Reece Museum exhibit explores Tri-Cities origins of Mountain Dew, Dr. Enuf


JOHNSON CITY, Tenn. (WJHL) Two popular beverages with unique Tri-Cities ties are being celebrated in Johnson City.

The Reece Museum on ETSU’s campus is recognizing Tri-City Beverage company for their impact on the region. This comes as Johnson City celebrates it’s 150th anniversary this year.

A State Historical Marker naming the city the “Home of Mountain Dew” was unveiled Friday, July 20 on West Walnut Street.

The celebration continues as the Reece Museum unveils an exhibit highlighting the origins of both Mountain Dew and Dr. Enuf in the Tri-Cities.

The “Tri-City Beverage Story” display opened officially on Monday, July 22 and runs through September 13th.

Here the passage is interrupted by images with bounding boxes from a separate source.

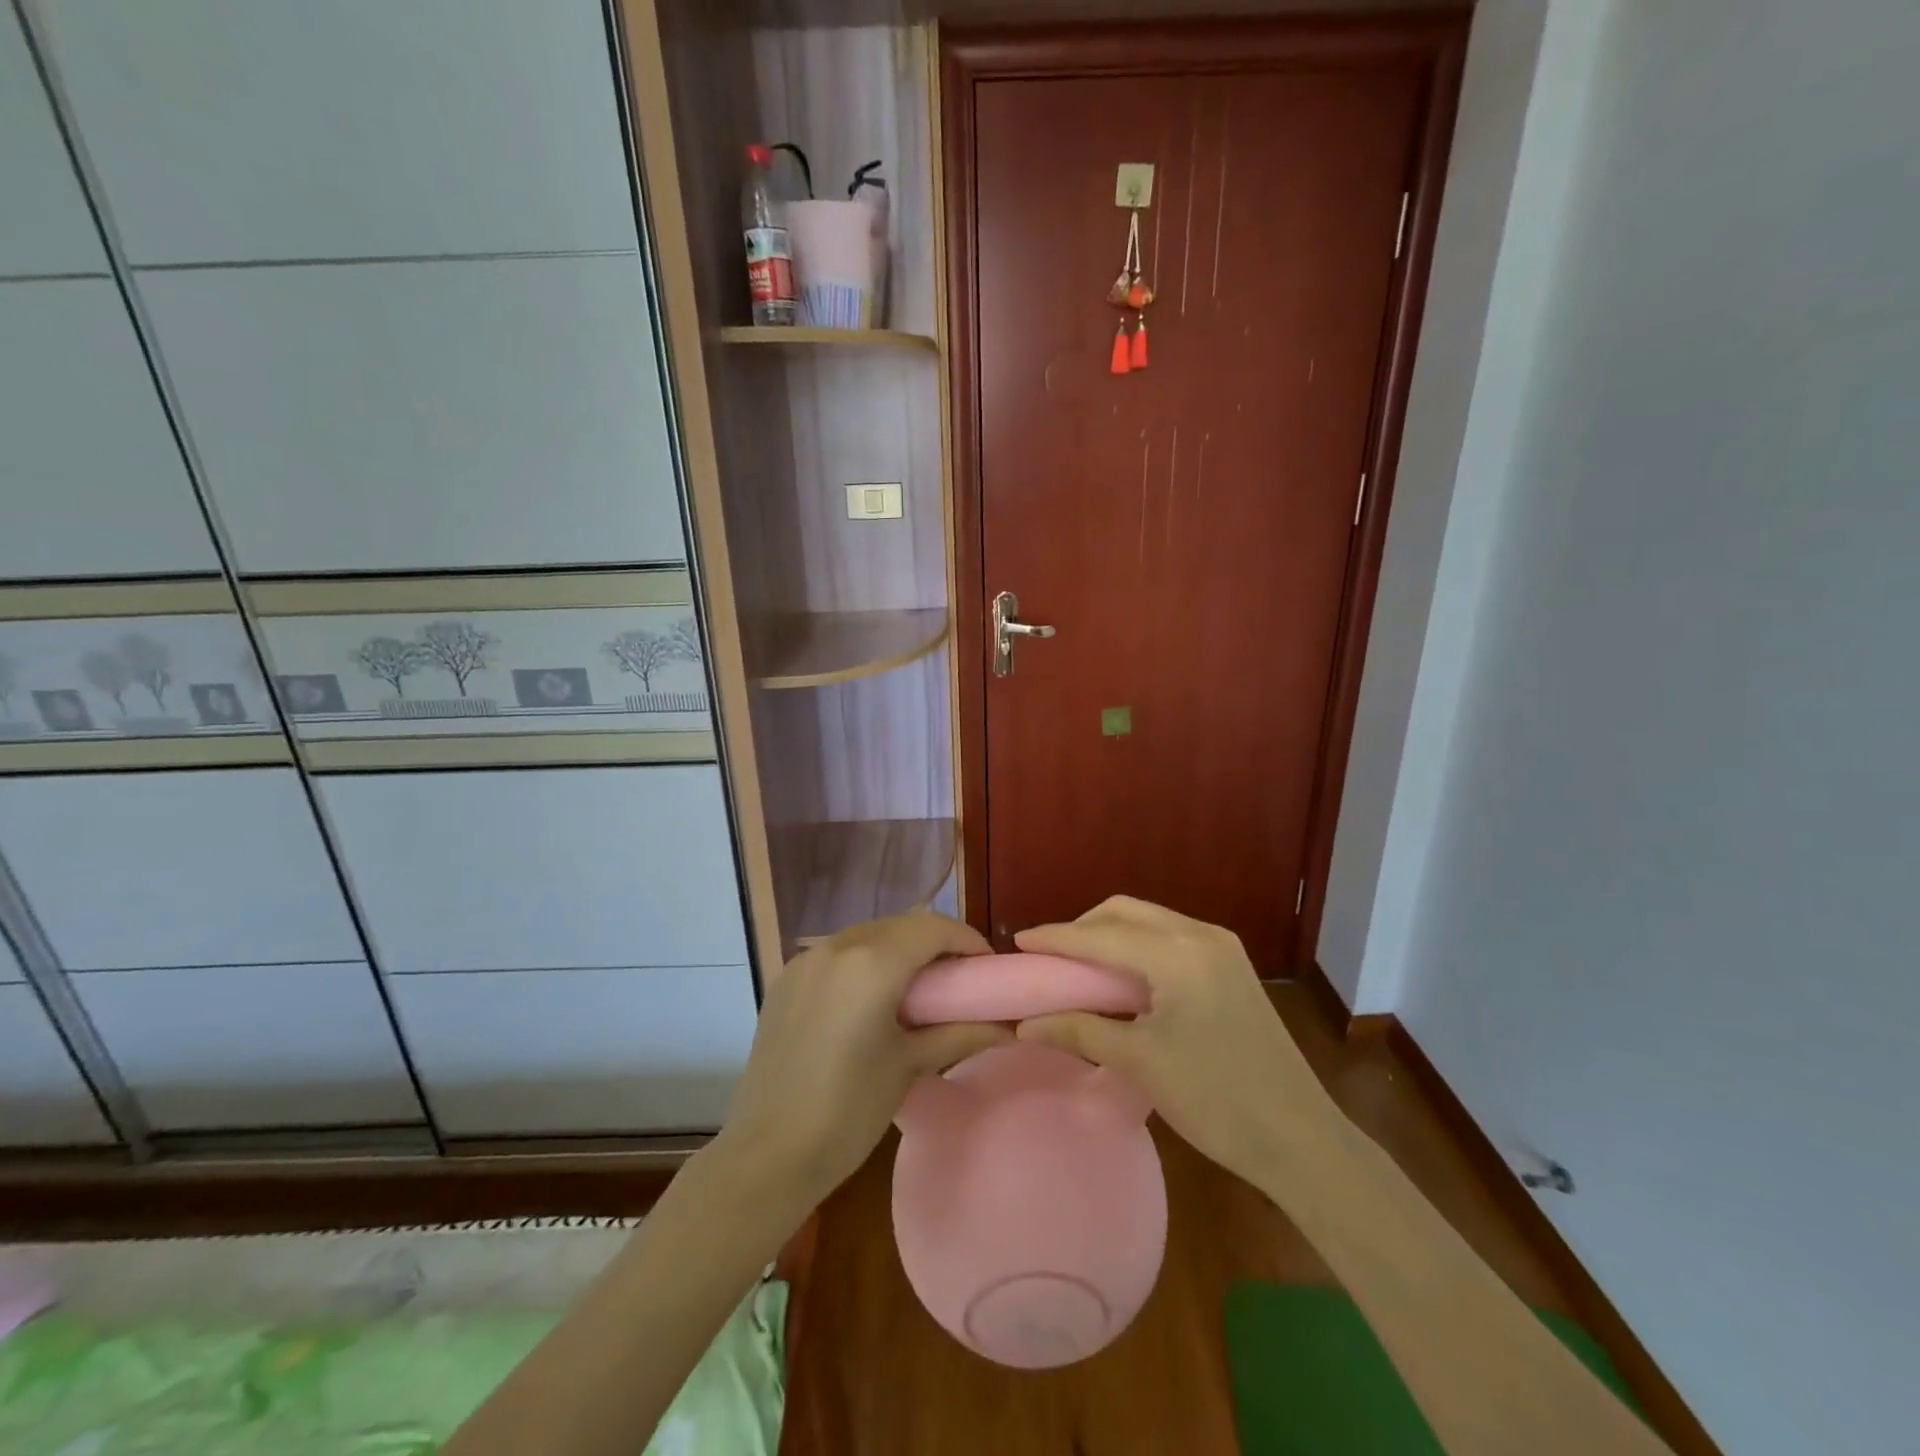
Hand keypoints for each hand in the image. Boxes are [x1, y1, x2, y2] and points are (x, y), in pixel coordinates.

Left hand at [717, 913, 1009, 1206]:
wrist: (767, 1154)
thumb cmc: (848, 1111)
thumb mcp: (909, 1066)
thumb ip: (959, 1033)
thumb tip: (1006, 1027)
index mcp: (872, 963)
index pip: (933, 928)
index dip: (966, 939)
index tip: (986, 966)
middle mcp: (837, 947)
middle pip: (900, 926)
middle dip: (935, 942)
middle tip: (958, 978)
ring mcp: (805, 960)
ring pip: (867, 935)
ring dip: (899, 948)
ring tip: (918, 987)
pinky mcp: (786, 980)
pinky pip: (837, 953)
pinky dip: (865, 960)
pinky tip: (872, 996)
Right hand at [1014, 896, 1340, 1187]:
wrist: (1299, 1138)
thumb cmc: (1215, 1100)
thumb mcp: (1140, 1062)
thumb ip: (1079, 1030)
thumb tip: (1024, 1025)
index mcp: (1178, 954)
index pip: (1101, 935)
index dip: (1056, 937)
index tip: (1019, 941)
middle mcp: (1201, 935)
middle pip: (1125, 911)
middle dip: (1083, 927)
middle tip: (1052, 958)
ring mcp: (1222, 947)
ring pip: (1150, 920)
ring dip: (1111, 934)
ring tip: (1081, 967)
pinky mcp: (1231, 964)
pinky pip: (1170, 936)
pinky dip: (1138, 946)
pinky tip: (1123, 976)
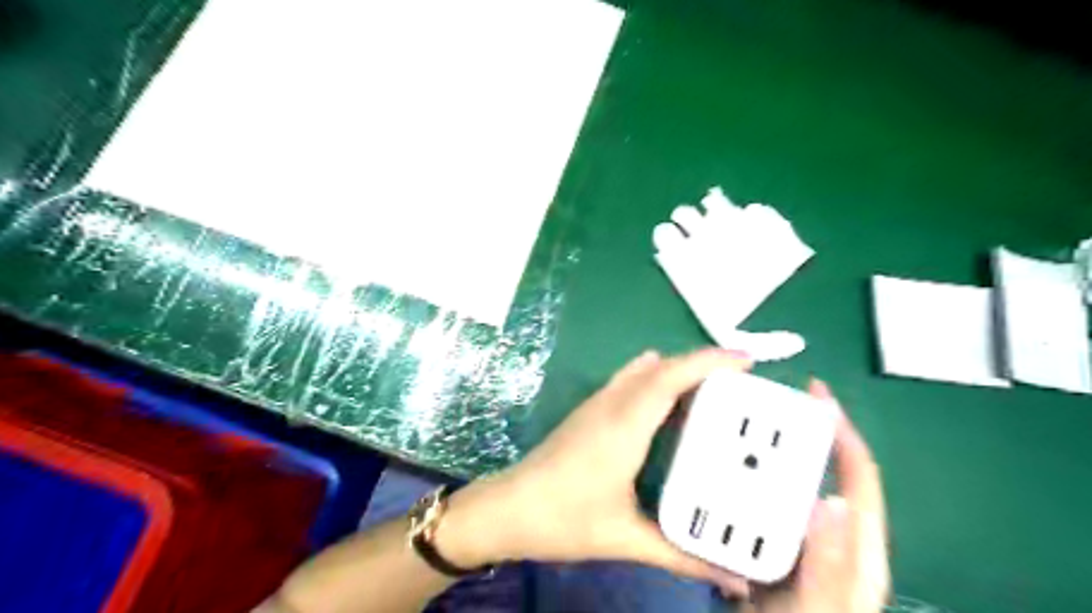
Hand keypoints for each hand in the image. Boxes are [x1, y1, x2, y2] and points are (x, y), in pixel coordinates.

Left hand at [435, 353, 751, 596]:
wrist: (508, 508)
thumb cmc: (564, 519)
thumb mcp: (626, 539)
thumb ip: (683, 556)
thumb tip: (735, 576)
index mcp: (624, 426)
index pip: (670, 377)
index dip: (708, 362)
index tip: (746, 361)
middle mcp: (611, 404)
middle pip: (661, 367)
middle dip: (701, 364)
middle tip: (740, 382)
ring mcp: (596, 403)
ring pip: (642, 369)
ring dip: (677, 369)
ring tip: (712, 389)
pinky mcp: (588, 410)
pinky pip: (629, 380)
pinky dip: (656, 378)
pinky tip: (670, 405)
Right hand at [746, 381, 890, 609]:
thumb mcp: (820, 606)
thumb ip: (827, 560)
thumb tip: (828, 496)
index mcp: (857, 544)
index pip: (857, 473)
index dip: (841, 430)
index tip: (817, 394)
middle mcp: (833, 533)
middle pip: (822, 469)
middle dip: (799, 432)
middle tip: (764, 406)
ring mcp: (805, 540)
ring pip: (790, 483)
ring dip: (769, 455)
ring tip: (738, 431)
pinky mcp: (779, 547)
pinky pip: (766, 501)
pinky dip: (750, 481)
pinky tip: (724, 475)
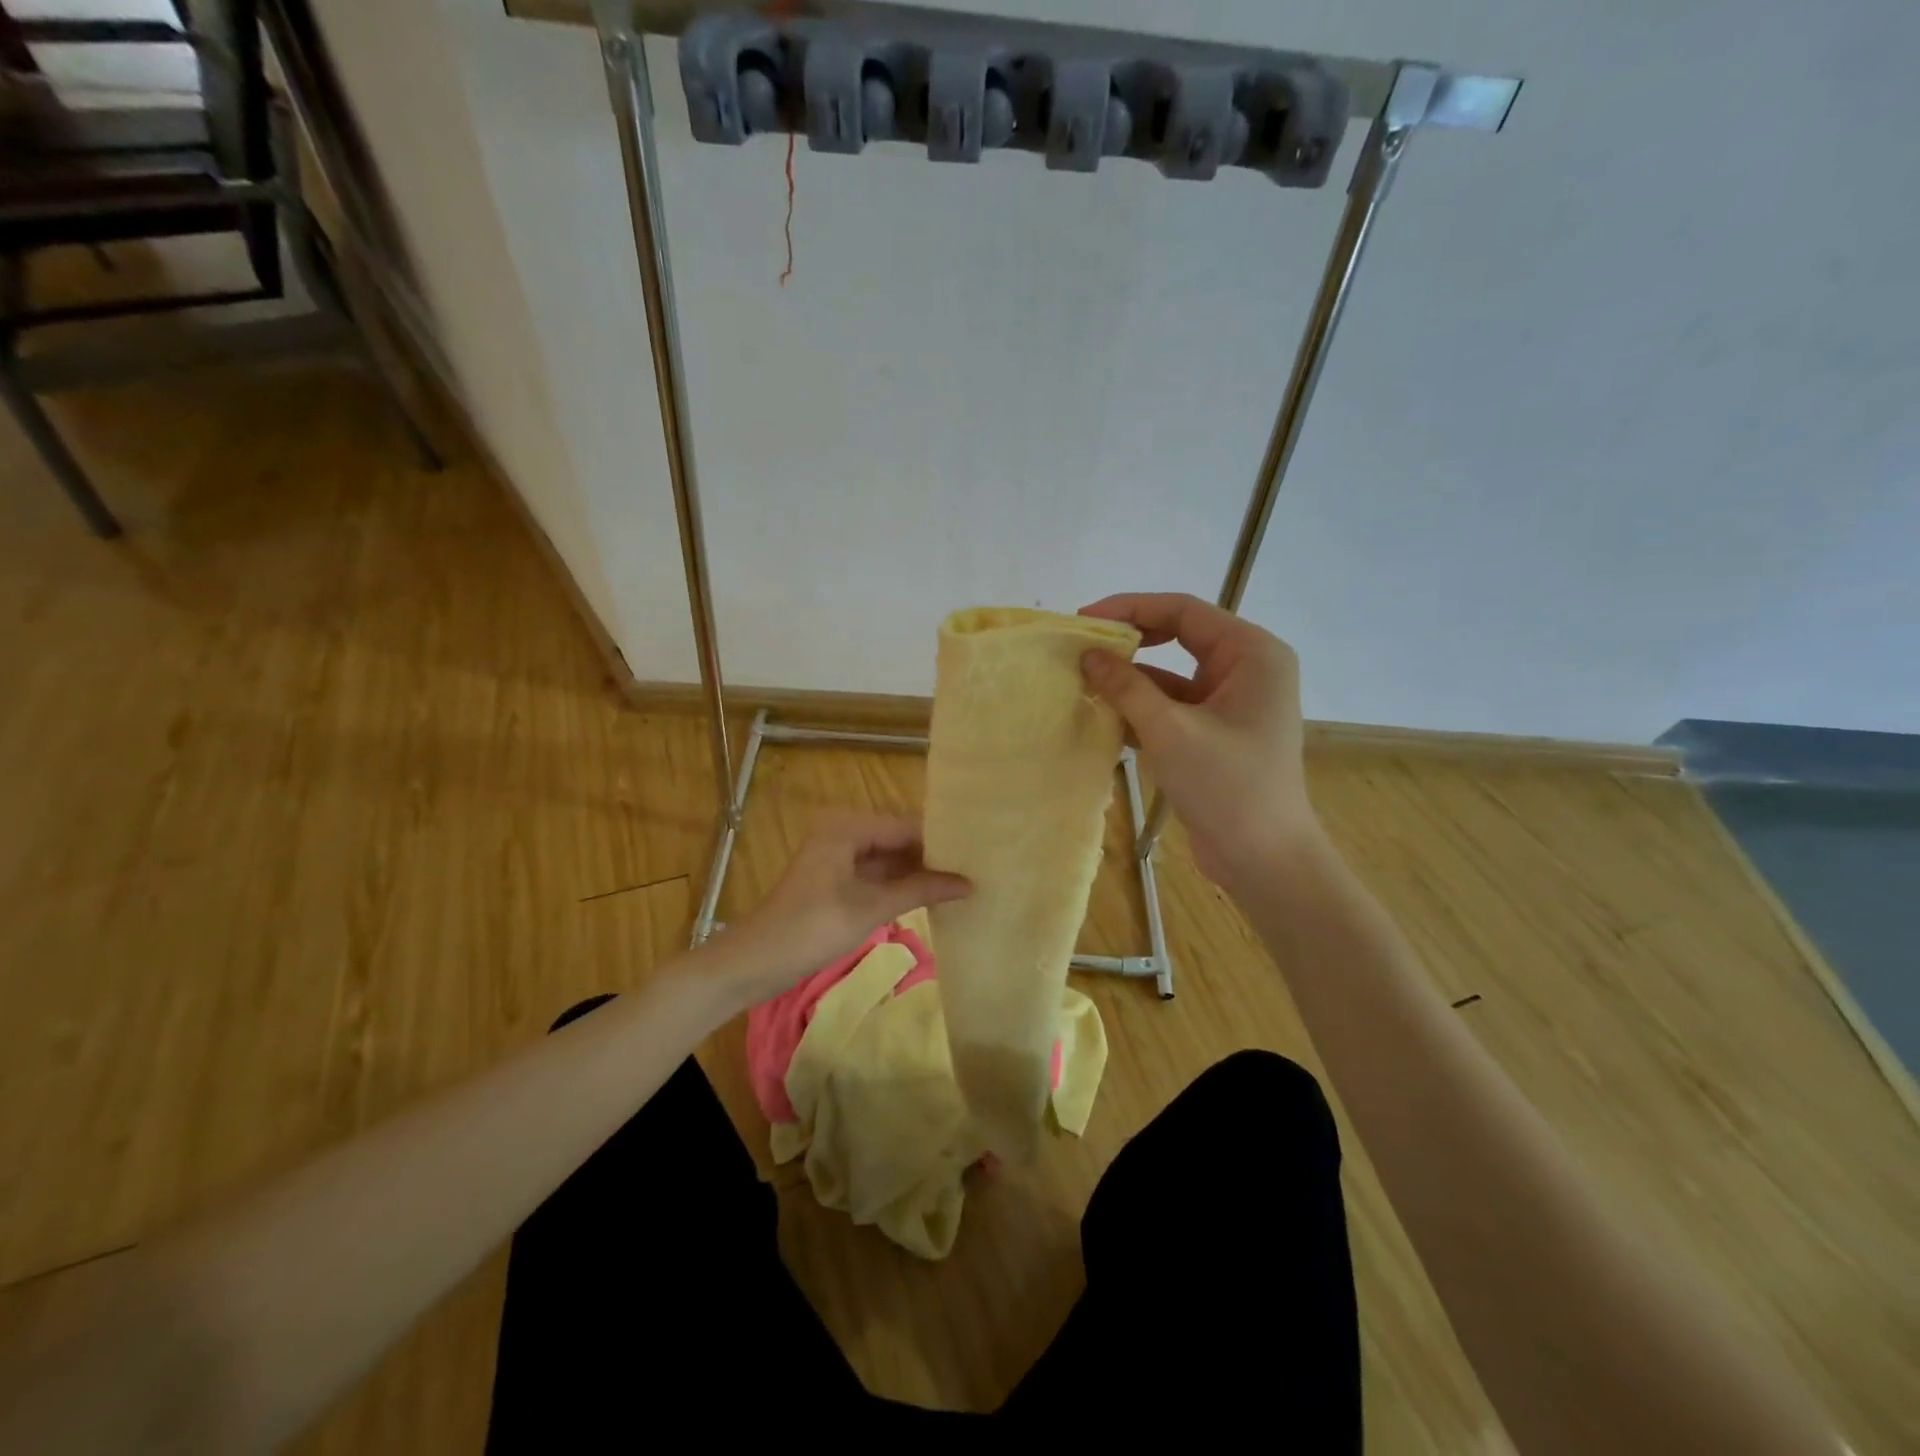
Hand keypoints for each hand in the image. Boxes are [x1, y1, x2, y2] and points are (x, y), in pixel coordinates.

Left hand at [725, 814, 970, 1003]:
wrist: (754, 963)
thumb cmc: (811, 929)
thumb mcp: (870, 909)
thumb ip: (921, 890)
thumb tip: (969, 884)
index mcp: (848, 827)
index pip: (907, 826)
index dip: (942, 840)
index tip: (980, 852)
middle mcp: (844, 832)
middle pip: (899, 839)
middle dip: (934, 856)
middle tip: (978, 867)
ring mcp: (839, 857)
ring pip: (890, 859)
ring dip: (920, 872)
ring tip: (965, 881)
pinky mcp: (837, 881)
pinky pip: (878, 875)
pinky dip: (901, 886)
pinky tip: (933, 896)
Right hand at [1079, 592, 1319, 888]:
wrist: (1264, 859)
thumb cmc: (1226, 786)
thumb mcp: (1169, 731)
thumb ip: (1126, 687)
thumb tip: (1088, 655)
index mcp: (1251, 653)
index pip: (1183, 611)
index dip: (1130, 608)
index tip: (1083, 619)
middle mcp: (1246, 668)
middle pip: (1178, 637)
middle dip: (1129, 643)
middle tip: (1082, 649)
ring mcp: (1232, 702)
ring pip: (1172, 675)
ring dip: (1131, 680)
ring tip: (1083, 682)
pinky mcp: (1216, 732)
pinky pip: (1173, 706)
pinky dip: (1141, 709)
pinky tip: (1104, 716)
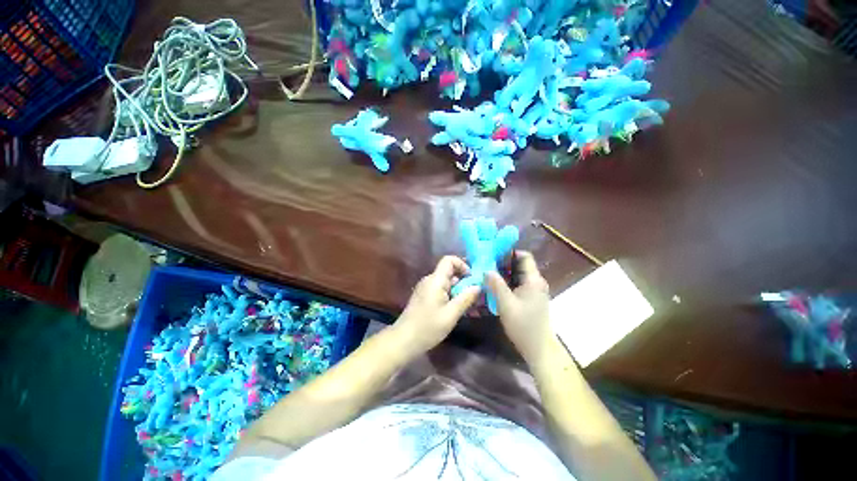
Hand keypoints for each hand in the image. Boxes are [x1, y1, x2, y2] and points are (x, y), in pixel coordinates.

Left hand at [394, 256, 480, 352]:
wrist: (404, 340)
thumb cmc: (428, 327)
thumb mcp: (451, 314)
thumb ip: (465, 298)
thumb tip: (478, 286)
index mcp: (435, 280)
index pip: (449, 260)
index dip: (462, 265)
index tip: (472, 279)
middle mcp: (429, 280)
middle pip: (449, 271)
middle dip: (463, 281)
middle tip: (474, 296)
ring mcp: (425, 288)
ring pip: (446, 282)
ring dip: (458, 290)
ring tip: (468, 305)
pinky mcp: (424, 296)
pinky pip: (440, 289)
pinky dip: (450, 295)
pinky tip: (456, 309)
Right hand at [486, 251, 552, 363]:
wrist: (539, 348)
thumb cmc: (523, 325)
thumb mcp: (506, 304)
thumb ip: (496, 285)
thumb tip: (486, 270)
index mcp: (533, 280)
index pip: (524, 256)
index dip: (510, 252)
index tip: (493, 253)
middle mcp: (536, 282)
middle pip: (520, 264)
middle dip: (503, 262)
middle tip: (485, 263)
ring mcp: (534, 290)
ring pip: (517, 274)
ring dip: (503, 272)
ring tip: (487, 272)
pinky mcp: (530, 298)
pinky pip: (517, 283)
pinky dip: (506, 281)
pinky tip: (494, 285)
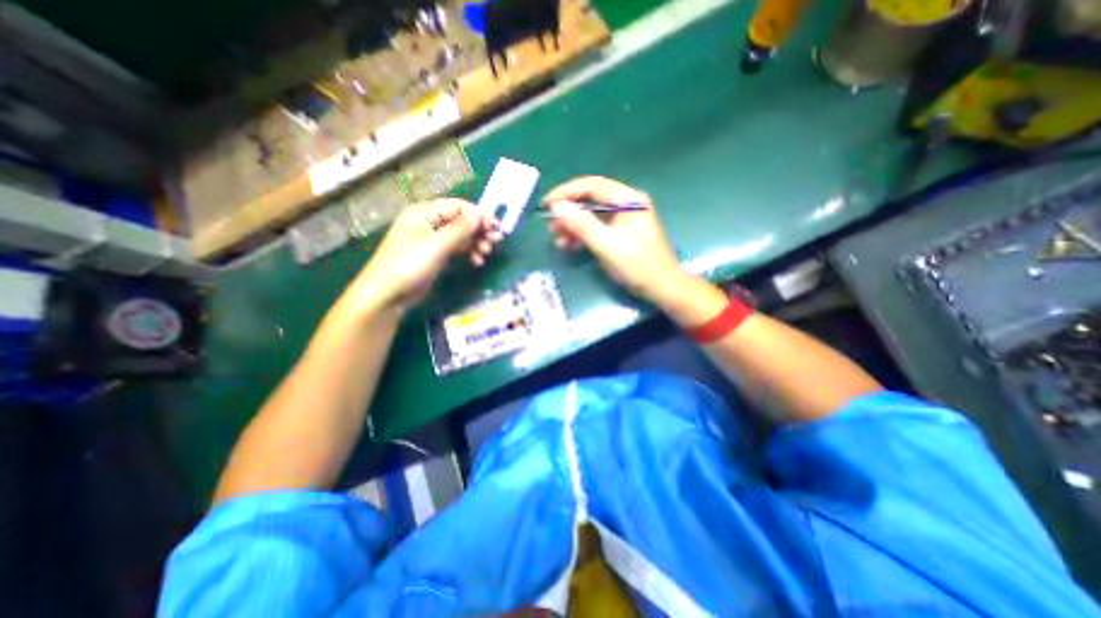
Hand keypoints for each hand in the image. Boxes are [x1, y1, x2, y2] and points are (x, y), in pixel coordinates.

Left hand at [342, 199, 500, 312]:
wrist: (387, 294)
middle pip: (461, 221)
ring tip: (486, 254)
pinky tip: (477, 261)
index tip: (495, 228)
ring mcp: (432, 240)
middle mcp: (429, 222)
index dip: (478, 215)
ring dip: (476, 243)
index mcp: (424, 212)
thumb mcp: (436, 245)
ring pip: (461, 236)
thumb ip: (460, 229)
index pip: (458, 206)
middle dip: (479, 230)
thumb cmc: (409, 265)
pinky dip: (468, 253)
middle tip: (496, 242)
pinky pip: (456, 248)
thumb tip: (480, 214)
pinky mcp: (435, 255)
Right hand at [544, 176, 685, 302]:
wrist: (663, 288)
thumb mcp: (607, 245)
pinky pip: (598, 227)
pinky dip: (583, 234)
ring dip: (574, 225)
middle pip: (591, 199)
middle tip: (551, 228)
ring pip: (592, 214)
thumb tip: (558, 207)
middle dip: (569, 212)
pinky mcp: (622, 232)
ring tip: (558, 240)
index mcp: (628, 199)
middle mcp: (627, 203)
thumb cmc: (638, 266)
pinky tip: (571, 245)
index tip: (546, 204)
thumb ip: (582, 225)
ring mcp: (625, 218)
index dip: (566, 192)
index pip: (592, 186)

It is a story the museum says many do not know about our region: the genius behind two successful soft drinks is a Johnson City company.

“They put their heart and soul into it and you can really tell. I think that’s why it is still here today,” says Spenser Brenner, exhibition coordinator for the Reece Museum.

It’s a history on full display, hoping to give a peak into the background of this hometown company.

“Tri-City Beverage grew as Johnson City grew. I hope people can have a little bit of a sense of pride, even if you don’t drink soda,” says Brenner.

The museum says though Mountain Dew started in Knoxville, it grew up in Johnson City. The beverage “Tri-City Lemonade” created by Tri-City Beverage is what we now know as Mountain Dew today.

The flavor was sold to the Pepsi franchise and is now the third most popular soda in the United States.

Dr. Enuf, coined the “original energy booster,” was a first of it’s kind energizing soda. It has been bottled and sold at Tri-City beverage since the 50s.

The iconic drink is more popular today than ever and can be found nationally at Cracker Barrel stores, as well as locally in retailers across the Tri-Cities.

The free exhibition includes bottles, television and radio ads, and collectibles from the beginning of Tri-City Beverage to present day. In addition, a documentary produced by Fred Sauceman and Gabe Perez will be featured.